» **Material for the task**:

- Opening Delimiter -

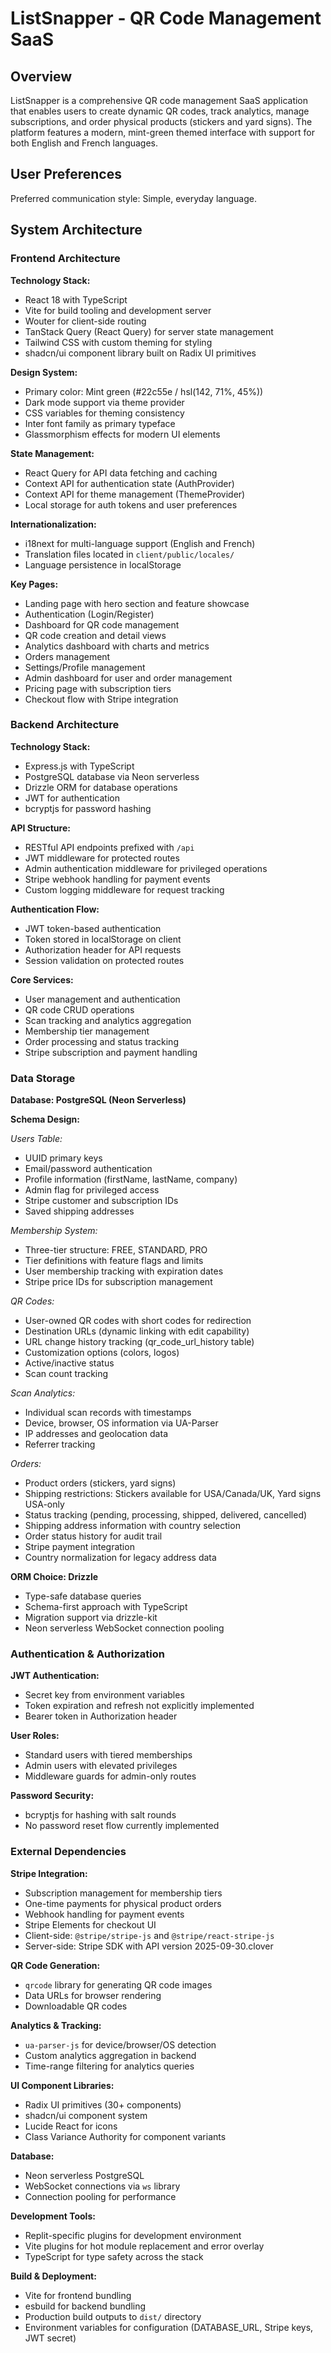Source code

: # ListSnapper - QR Code Management SaaS

## Overview

ListSnapper is a comprehensive QR code management SaaS application that enables users to create dynamic QR codes, track analytics, manage subscriptions, and order physical products (stickers and yard signs). The platform features a modern, mint-green themed interface with support for both English and French languages.

## User Preferences

Preferred communication style: Simple, everyday language.

## System Architecture

### Frontend Architecture

**Technology Stack:**
- React 18 with TypeScript
- Vite for build tooling and development server
- Wouter for client-side routing
- TanStack Query (React Query) for server state management
- Tailwind CSS with custom theming for styling
- shadcn/ui component library built on Radix UI primitives

**Design System:**
- Primary color: Mint green (#22c55e / hsl(142, 71%, 45%))
- Dark mode support via theme provider
- CSS variables for theming consistency
- Inter font family as primary typeface
- Glassmorphism effects for modern UI elements

**State Management:**
- React Query for API data fetching and caching
- Context API for authentication state (AuthProvider)
- Context API for theme management (ThemeProvider)
- Local storage for auth tokens and user preferences

**Internationalization:**
- i18next for multi-language support (English and French)
- Translation files located in `client/public/locales/`
- Language persistence in localStorage

**Key Pages:**
- Landing page with hero section and feature showcase
- Authentication (Login/Register)
- Dashboard for QR code management
- QR code creation and detail views
- Analytics dashboard with charts and metrics
- Orders management
- Settings/Profile management
- Admin dashboard for user and order management
- Pricing page with subscription tiers
- Checkout flow with Stripe integration

### Backend Architecture

**Technology Stack:**
- Express.js with TypeScript
- PostgreSQL database via Neon serverless
- Drizzle ORM for database operations
- JWT for authentication
- bcryptjs for password hashing

**API Structure:**
- RESTful API endpoints prefixed with `/api`
- JWT middleware for protected routes
- Admin authentication middleware for privileged operations
- Stripe webhook handling for payment events
- Custom logging middleware for request tracking

**Authentication Flow:**
- JWT token-based authentication
- Token stored in localStorage on client
- Authorization header for API requests
- Session validation on protected routes

**Core Services:**
- User management and authentication
- QR code CRUD operations
- Scan tracking and analytics aggregation
- Membership tier management
- Order processing and status tracking
- Stripe subscription and payment handling

### Data Storage

**Database: PostgreSQL (Neon Serverless)**

**Schema Design:**

*Users Table:*
- UUID primary keys
- Email/password authentication
- Profile information (firstName, lastName, company)
- Admin flag for privileged access
- Stripe customer and subscription IDs
- Saved shipping addresses

*Membership System:*
- Three-tier structure: FREE, STANDARD, PRO
- Tier definitions with feature flags and limits
- User membership tracking with expiration dates
- Stripe price IDs for subscription management

*QR Codes:*
- User-owned QR codes with short codes for redirection
- Destination URLs (dynamic linking with edit capability)
- URL change history tracking (qr_code_url_history table)
- Customization options (colors, logos)
- Active/inactive status
- Scan count tracking

*Scan Analytics:*
- Individual scan records with timestamps
- Device, browser, OS information via UA-Parser
- IP addresses and geolocation data
- Referrer tracking

*Orders:*
- Product orders (stickers, yard signs)
- Shipping restrictions: Stickers available for USA/Canada/UK, Yard signs USA-only
- Status tracking (pending, processing, shipped, delivered, cancelled)
- Shipping address information with country selection
- Order status history for audit trail
- Stripe payment integration
- Country normalization for legacy address data

**ORM Choice: Drizzle**
- Type-safe database queries
- Schema-first approach with TypeScript
- Migration support via drizzle-kit
- Neon serverless WebSocket connection pooling

### Authentication & Authorization

**JWT Authentication:**
- Secret key from environment variables
- Token expiration and refresh not explicitly implemented
- Bearer token in Authorization header

**User Roles:**
- Standard users with tiered memberships
- Admin users with elevated privileges
- Middleware guards for admin-only routes

**Password Security:**
- bcryptjs for hashing with salt rounds
- No password reset flow currently implemented

### External Dependencies

**Stripe Integration:**
- Subscription management for membership tiers
- One-time payments for physical product orders
- Webhook handling for payment events
- Stripe Elements for checkout UI
- Client-side: `@stripe/stripe-js` and `@stripe/react-stripe-js`
- Server-side: Stripe SDK with API version 2025-09-30.clover

**QR Code Generation:**
- `qrcode` library for generating QR code images
- Data URLs for browser rendering
- Downloadable QR codes

**Analytics & Tracking:**
- `ua-parser-js` for device/browser/OS detection
- Custom analytics aggregation in backend
- Time-range filtering for analytics queries

**UI Component Libraries:**
- Radix UI primitives (30+ components)
- shadcn/ui component system
- Lucide React for icons
- Class Variance Authority for component variants

**Database:**
- Neon serverless PostgreSQL
- WebSocket connections via `ws` library
- Connection pooling for performance

**Development Tools:**
- Replit-specific plugins for development environment
- Vite plugins for hot module replacement and error overlay
- TypeScript for type safety across the stack

**Build & Deployment:**
- Vite for frontend bundling
- esbuild for backend bundling
- Production build outputs to `dist/` directory
- Environment variables for configuration (DATABASE_URL, Stripe keys, JWT secret)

- Closing Delimiter -

» **Your goal**: Could you reproduce every one of the entries above word for word, omitting the pictures?

» **Written solution**:
Source code

: # ListSnapper - QR Code Management SaaS

## Overview

ListSnapper is a comprehensive QR code management SaaS application that enables users to create dynamic QR codes, track analytics, manage subscriptions, and order physical products (stickers and yard signs). The platform features a modern, mint-green themed interface with support for both English and French languages.

## User Preferences

Preferred communication style: Simple, everyday language.

## System Architecture

### Frontend Architecture

**Technology Stack:**
- React 18 with TypeScript
- Vite for build tooling and development server
- Wouter for client-side routing
- TanStack Query (React Query) for server state management
- Tailwind CSS with custom theming for styling
- shadcn/ui component library built on Radix UI primitives

**Design System:**
- Primary color: Mint green (#22c55e / hsl(142, 71%, 45%))
- Dark mode support via theme provider
- CSS variables for theming consistency
- Inter font family as primary typeface
- Glassmorphism effects for modern UI elements

**State Management:**
- React Query for API data fetching and caching
- Context API for authentication state (AuthProvider)
- Context API for theme management (ThemeProvider)
- Local storage for auth tokens and user preferences

**Internationalization:**
- i18next for multi-language support (English and French)
- Translation files located in `client/public/locales/`
- Language persistence in localStorage

**Key Pages:**
- Landing page with hero section and feature showcase
- Authentication (Login/Register)
- Dashboard for QR code management
- QR code creation and detail views
- Analytics dashboard with charts and metrics
- Orders management
- Settings/Profile management
- Admin dashboard for user and order management
- Pricing page with subscription tiers
- Checkout flow with Stripe integration

### Backend Architecture

**Technology Stack:**
- Express.js with TypeScript
- PostgreSQL database via Neon serverless
- Drizzle ORM for database operations
- JWT for authentication
- bcryptjs for password hashing

**API Structure:**
- RESTful API endpoints prefixed with `/api`
- JWT middleware for protected routes
- Admin authentication middleware for privileged operations
- Stripe webhook handling for payment events
- Custom logging middleware for request tracking

**Authentication Flow:**
- JWT token-based authentication
- Token stored in localStorage on client
- Authorization header for API requests
- Session validation on protected routes

**Core Services:**
- User management and authentication
- QR code CRUD operations
- Scan tracking and analytics aggregation
- Membership tier management
- Order processing and status tracking
- Stripe subscription and payment handling

### Data Storage

**Database: PostgreSQL (Neon Serverless)**

**Schema Design:**

*Users Table:*
- UUID primary keys
- Email/password authentication
- Profile information (firstName, lastName, company)
- Admin flag for privileged access
- Stripe customer and subscription IDs
- Saved shipping addresses

*Membership System:*
- Three-tier structure: FREE, STANDARD, PRO
- Tier definitions with feature flags and limits
- User membership tracking with expiration dates
- Stripe price IDs for subscription management

*QR Codes:*
- User-owned QR codes with short codes for redirection
- Destination URLs (dynamic linking with edit capability)
- URL change history tracking (qr_code_url_history table)
- Customization options (colors, logos)
- Active/inactive status
- Scan count tracking

*Scan Analytics:*
- Individual scan records with timestamps
- Device, browser, OS information via UA-Parser
- IP addresses and geolocation data
- Referrer tracking

*Orders:*
- Product orders (stickers, yard signs)
- Shipping restrictions: Stickers available for USA/Canada/UK, Yard signs USA-only
- Status tracking (pending, processing, shipped, delivered, cancelled)
- Shipping address information with country selection
- Order status history for audit trail
- Stripe payment integration
- Country normalization for legacy address data

**ORM Choice: Drizzle**
- Type-safe database queries
- Schema-first approach with TypeScript
- Migration support via drizzle-kit
- Neon serverless WebSocket connection pooling

### Authentication & Authorization

**JWT Authentication:**
- Secret key from environment variables
- Token expiration and refresh not explicitly implemented
- Bearer token in Authorization header

**User Roles:**
- Standard users with tiered memberships
- Admin users with elevated privileges
- Middleware guards for admin-only routes

**Password Security:**
- bcryptjs for hashing with salt rounds
- No password reset flow currently implemented

### External Dependencies

**Stripe Integration:**
- Subscription management for membership tiers
- One-time payments for physical product orders
- Webhook handling for payment events
- Stripe Elements for checkout UI
- Client-side: `@stripe/stripe-js` and `@stripe/react-stripe-js`
- Server-side: Stripe SDK with API version 2025-09-30.clover

**QR Code Generation:**
- `qrcode` library for generating QR code images
- Data URLs for browser rendering
- Downloadable QR codes

**Analytics & Tracking:**
- `ua-parser-js` for device/browser/OS detection
- Custom analytics aggregation in backend
- Time-range filtering for analytics queries

**UI Component Libraries:**
- Radix UI primitives (30+ components)
- shadcn/ui component system
- Lucide React for icons
- Class Variance Authority for component variants

**Database:**
- Neon serverless PostgreSQL
- WebSocket connections via `ws` library
- Connection pooling for performance

**Development Tools:**
- Replit-specific plugins for development environment
- Vite plugins for hot module replacement and error overlay
- TypeScript for type safety across the stack

**Build & Deployment:**
- Vite for frontend bundling
- esbuild for backend bundling
- Production build outputs to `dist/` directory
- Environment variables for configuration (DATABASE_URL, Stripe keys, JWT secret)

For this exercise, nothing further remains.